The dead, all employees of Scaled Composites, were Eric Dean Blackwell, 38, of Randsburg; Charles Glenn May, 45, of Mojave; and Todd Ivens, 33, of Tehachapi.
...Three others also were badly injured in Thursday's blast at a private test site run by Scaled Composites, which was founded by high-profile aviation entrepreneur Burt Rutan.
In June 2004, the firm became the first business to launch a reusable manned rocket into space, a craft known as SpaceShip One.
Thursday's explosion — which sounded like a 500-pound bomb to a mechanic working several hundred yards away — is believed to have been caused by an undetermined operating flaw that ignited a tank of nitrous oxide.
Authorities said the blast occurred about 2:30 p.m. at a remote site on the northeastern fringe of Mojave airport, a small, county-run commercial facility about 95 miles north of downtown Los Angeles.
Rutan, looking tired and disheveled, appeared at a 20-minute evening news conference at the desert airport. He told reporters that the blast occurred as the company was testing the propellent flow system for SpaceShip Two, the intended successor to the pioneering SpaceShip One and a project whose details had been closely guarded by Scaled Composites.
"We felt it was completely safe. We had done a lot of these [tests] with SpaceShip One," said Rutan, who added that "we just don't know" why the explosion occurred.
Rutan said the suspected culprit, nitrous oxide, normally is "not considered a hazardous material." Commonly called laughing gas, it is found in dental offices and is used by hot-rodders to boost the horsepower on their vehicles' engines.

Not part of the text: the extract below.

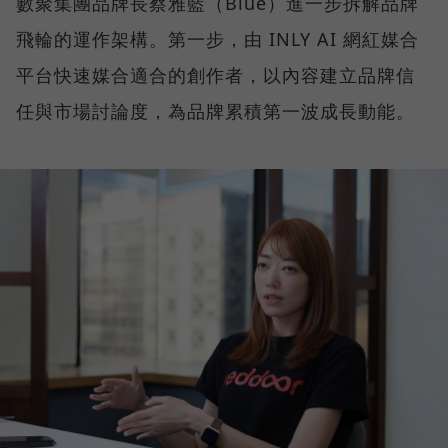
數聚集團品牌長蔡雅藍（Blue）進一步拆解品牌
飛輪的運作架構。第一步，由 INLY AI 網紅媒合
平台快速媒合適合的創作者，以內容建立品牌信
任與市場討論度，為品牌累積第一波成長動能。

According to Rutan, company employees were examining the rate at which the propellant flows through an opening. He emphasized that the test, conducted at room temperatures, did not involve igniting the rocket motor or sparking any fire.
...Richard Branson of Virgin Atlantic, and Paul Allen, a co founder of Microsoft, were backing the SpaceShip Two project. The craft, about three times larger than SpaceShip One, is to be powered by much more powerful rocket engines and is supposed to carry six passengers and two pilots.
...Scaled Composites' engineers are considered experts in designing unmanned airplanes and aircraft made of lightweight composite materials. The company also works on secret projects for the Defense Advanced Research Projects Agency, the Pentagon's advanced research arm.
..."This whole program for Richard Branson's company is a program that's clumsy for us, because it's announced but not unveiled," Rutan said. "So we have for a year and a half here been not answering any questions at all about the program," he said, becoming visibly agitated as he spoke to reporters.
Rutan said he formed Scaled Composites 25 years ago. This was the first time anyone has been injured in a company test, he said. Thursday's tragedy at the Mojave airport — formally known as the Mojave Air and Space Port — was the second explosion at the site in recent weeks. A June 3 blast, which caused no serious injuries, was sparked in an explosives-storage facility.
In recent years, the airport, while remote, has been a hotbed of aviation activity and has been pushing hard to be the commercial spaceport for privately funded rocket projects.